What you print must match the data line for line.

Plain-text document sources
========
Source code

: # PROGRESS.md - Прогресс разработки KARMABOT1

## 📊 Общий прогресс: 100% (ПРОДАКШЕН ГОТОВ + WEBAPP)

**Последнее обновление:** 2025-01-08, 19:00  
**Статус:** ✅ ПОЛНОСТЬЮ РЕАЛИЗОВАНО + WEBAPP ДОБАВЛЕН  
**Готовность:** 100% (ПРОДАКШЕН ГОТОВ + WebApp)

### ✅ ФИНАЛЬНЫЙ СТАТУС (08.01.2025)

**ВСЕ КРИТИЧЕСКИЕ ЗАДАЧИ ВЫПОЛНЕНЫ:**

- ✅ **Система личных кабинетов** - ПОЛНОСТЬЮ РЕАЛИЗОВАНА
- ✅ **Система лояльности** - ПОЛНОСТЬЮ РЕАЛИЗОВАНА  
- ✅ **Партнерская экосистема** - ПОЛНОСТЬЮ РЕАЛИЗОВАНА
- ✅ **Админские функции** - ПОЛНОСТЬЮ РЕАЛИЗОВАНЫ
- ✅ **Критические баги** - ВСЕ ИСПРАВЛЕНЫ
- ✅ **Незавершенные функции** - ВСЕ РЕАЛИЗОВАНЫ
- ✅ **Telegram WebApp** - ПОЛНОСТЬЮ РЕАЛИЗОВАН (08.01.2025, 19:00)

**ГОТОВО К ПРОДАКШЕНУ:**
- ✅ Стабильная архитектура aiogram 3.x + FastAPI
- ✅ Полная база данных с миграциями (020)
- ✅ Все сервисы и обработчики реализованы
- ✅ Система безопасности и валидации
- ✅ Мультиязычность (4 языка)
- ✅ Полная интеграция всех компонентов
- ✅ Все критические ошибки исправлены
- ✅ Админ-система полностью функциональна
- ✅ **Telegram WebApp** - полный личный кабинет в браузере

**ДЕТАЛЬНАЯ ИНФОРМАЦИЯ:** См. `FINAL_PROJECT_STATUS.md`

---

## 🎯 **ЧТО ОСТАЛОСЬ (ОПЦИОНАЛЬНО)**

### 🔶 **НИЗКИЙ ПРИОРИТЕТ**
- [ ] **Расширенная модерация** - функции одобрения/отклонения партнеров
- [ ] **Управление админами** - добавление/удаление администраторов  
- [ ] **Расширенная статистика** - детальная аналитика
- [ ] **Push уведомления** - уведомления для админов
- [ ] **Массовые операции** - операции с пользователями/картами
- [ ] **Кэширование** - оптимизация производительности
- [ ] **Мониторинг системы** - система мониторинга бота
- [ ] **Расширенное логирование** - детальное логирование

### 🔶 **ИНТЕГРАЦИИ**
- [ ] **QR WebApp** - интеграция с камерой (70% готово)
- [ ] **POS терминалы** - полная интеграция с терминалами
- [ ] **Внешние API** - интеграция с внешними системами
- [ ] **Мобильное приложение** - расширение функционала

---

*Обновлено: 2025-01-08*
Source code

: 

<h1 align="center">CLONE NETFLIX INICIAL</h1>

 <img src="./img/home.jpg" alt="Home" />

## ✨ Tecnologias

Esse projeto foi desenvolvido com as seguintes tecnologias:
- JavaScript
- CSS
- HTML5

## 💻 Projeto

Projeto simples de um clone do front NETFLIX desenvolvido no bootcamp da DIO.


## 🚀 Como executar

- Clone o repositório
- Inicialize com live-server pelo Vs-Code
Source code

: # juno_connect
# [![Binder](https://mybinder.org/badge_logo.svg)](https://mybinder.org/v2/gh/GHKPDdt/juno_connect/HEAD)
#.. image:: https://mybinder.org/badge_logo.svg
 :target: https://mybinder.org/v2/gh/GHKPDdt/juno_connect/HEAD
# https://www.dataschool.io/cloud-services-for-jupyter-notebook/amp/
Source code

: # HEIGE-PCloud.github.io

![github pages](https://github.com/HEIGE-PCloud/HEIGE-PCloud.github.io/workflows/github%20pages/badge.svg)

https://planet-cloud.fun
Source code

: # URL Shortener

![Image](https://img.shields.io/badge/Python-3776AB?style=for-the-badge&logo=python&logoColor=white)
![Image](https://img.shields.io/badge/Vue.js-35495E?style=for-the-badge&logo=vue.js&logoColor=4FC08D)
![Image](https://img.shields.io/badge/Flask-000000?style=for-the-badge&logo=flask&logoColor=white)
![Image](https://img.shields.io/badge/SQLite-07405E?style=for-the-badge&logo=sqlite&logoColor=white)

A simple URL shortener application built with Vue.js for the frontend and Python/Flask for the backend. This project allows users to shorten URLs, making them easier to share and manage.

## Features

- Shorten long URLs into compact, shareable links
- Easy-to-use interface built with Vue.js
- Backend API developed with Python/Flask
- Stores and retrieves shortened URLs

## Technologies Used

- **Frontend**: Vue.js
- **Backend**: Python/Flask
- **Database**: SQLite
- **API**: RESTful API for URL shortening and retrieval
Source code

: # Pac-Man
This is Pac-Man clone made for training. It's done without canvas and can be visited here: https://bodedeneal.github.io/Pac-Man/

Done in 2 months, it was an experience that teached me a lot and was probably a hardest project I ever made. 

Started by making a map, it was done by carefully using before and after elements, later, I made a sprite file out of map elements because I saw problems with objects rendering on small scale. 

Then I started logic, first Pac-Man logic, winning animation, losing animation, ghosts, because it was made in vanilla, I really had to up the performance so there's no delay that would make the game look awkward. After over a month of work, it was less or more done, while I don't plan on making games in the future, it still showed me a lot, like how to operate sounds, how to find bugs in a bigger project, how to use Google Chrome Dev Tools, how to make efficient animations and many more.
========
● **Output below**
Source code

: # PROGRESS.md - Прогресс разработки KARMABOT1

## 📊 Общий прогресс: 100% (ПРОДАКШЕН ГОТОВ + WEBAPP)

**Последнее обновление:** 2025-01-08, 19:00  
**Статус:** ✅ ПОЛНОСТЬЮ РЕАЛИЗОВАНО + WEBAPP ДОБАВЛЕН  
**Готовность:** 100% (ПРОДАКШЕН ГОТОВ + WebApp)

### ✅ ФИНАЛЬНЫЙ СТАТУС (08.01.2025)

**ВСЕ КРИТИЧЕСКИЕ ЗАДАЧИ ВЫПОЛНЕНЫ:**

- ✅ **Система личных кабинетов** - ПОЛНОСТЬЮ РЕАЛИЗОВАНА
- ✅ **Система лояльности** - ПОЛНОСТЬЮ РЕАЛИЗОВАНА  
- ✅ **Партнерская экосистема** - ПОЛНОСТЬЮ РЕАЛИЗОВАНА
- ✅ **Админские функции** - ПОЛНОСТЬЮ РЕАЛИЗОВАНЫ
- ✅ **Критические баги** - ВСЕ ИСПРАВЛЕНЫ
- ✅ **Незавершенные функции** - ВСЕ РЕАЛИЗОВАНЫ
- ✅ **Telegram WebApp** - ПОЛНОСТЬЮ РЕАЛИЗОВАН (08.01.2025, 19:00)

**ГОТОВО К ПРОДАКШЕНУ:**
- ✅ Стабильная архитектура aiogram 3.x + FastAPI
- ✅ Полная база данных с миграциями (020)
- ✅ Все сервисы и обработчики реализованы
- ✅ Система безопасности и валидации
- ✅ Мультиязычность (4 языка)
- ✅ Полная интеграция всех компонентов
- ✅ Все критические ошибки исправлены
- ✅ Админ-система полностью функциональна
- ✅ **Telegram WebApp** - полный личный кабинет в браузере

**ДЕТАЛЬНАЯ ИНФОРМАЦИЯ:** См. `FINAL_PROJECT_STATUS.md`

---

## 🎯 **ЧТО ОСТАЛОСЬ (ОПЦИОНАЛЬНО)**

### 🔶 **НИЗКИЙ ПРИОРИТЕТ**
- [ ] **Расширенная модерация** - функции одобрения/отклонения партнеров
- [ ] **Управление админами** - добавление/удаление администраторов  
- [ ] **Расширенная статистика** - детальная аналитика
- [ ] **Push уведомления** - уведомления для админов
- [ ] **Массовые операции** - операции с пользователями/картами
- [ ] **Кэширование** - оптимизация производительности
- [ ] **Мониторинг системы** - система мониторинга бота
- [ ] **Расширенное логирование** - детальное логирование

### 🔶 **ИНТЕГРАЦИИ**
- [ ] **QR WebApp** - интеграция с камерой (70% готово)
- [ ] **POS терминалы** - полная интеграция с терминалами
- [ ] **Внешние API** - интеграция с внешними системами
- [ ] **Мобильное приложение** - расширение функционала

---

*Обновлено: 2025-01-08*
Source code

: 

<h1 align="center">CLONE NETFLIX INICIAL</h1>

 <img src="./img/home.jpg" alt="Home" />

## ✨ Tecnologias

Esse projeto foi desenvolvido com as seguintes tecnologias:
- JavaScript
- CSS
- HTML5

## 💻 Projeto

Projeto simples de um clone do front NETFLIX desenvolvido no bootcamp da DIO.


## 🚀 Como executar

- Clone o repositório
- Inicialize com live-server pelo Vs-Code
Source code

: # juno_connect
# [![Binder](https://mybinder.org/badge_logo.svg)](https://mybinder.org/v2/gh/GHKPDdt/juno_connect/HEAD)
#.. image:: https://mybinder.org/badge_logo.svg
 :target: https://mybinder.org/v2/gh/GHKPDdt/juno_connect/HEAD
# https://www.dataschool.io/cloud-services-for-jupyter-notebook/amp/
Source code

: # HEIGE-PCloud.github.io

![github pages](https://github.com/HEIGE-PCloud/HEIGE-PCloud.github.io/workflows/github%20pages/badge.svg)

https://planet-cloud.fun
Source code

: # URL Shortener

![Image](https://img.shields.io/badge/Python-3776AB?style=for-the-badge&logo=python&logoColor=white)
![Image](https://img.shields.io/badge/Vue.js-35495E?style=for-the-badge&logo=vue.js&logoColor=4FC08D)
![Image](https://img.shields.io/badge/Flask-000000?style=for-the-badge&logo=flask&logoColor=white)
![Image](https://img.shields.io/badge/SQLite-07405E?style=for-the-badge&logo=sqlite&logoColor=white)

A simple URL shortener application built with Vue.js for the frontend and Python/Flask for the backend. This project allows users to shorten URLs, making them easier to share and manage.

## Features

- Shorten long URLs into compact, shareable links
- Easy-to-use interface built with Vue.js
- Backend API developed with Python/Flask
- Stores and retrieves shortened URLs

## Technologies Used

- **Frontend**: Vue.js
- **Backend**: Python/Flask
- **Database**: SQLite
- **API**: RESTful API for URL shortening and retrieval
Source code

: # Pac-Man
This is Pac-Man clone made for training. It's done without canvas and can be visited here: https://bodedeneal.github.io/Pac-Man/

Done in 2 months, it was an experience that teached me a lot and was probably a hardest project I ever made. 

Started by making a map, it was done by carefully using before and after elements, later, I made a sprite file out of map elements because I saw problems with objects rendering on small scale. 

Then I started logic, first Pac-Man logic, winning animation, losing animation, ghosts, because it was made in vanilla, I really had to up the performance so there's no delay that would make the game look awkward. After over a month of work, it was less or more done, while I don't plan on making games in the future, it still showed me a lot, like how to operate sounds, how to find bugs in a bigger project, how to use Google Chrome Dev Tools, how to make efficient animations and many more.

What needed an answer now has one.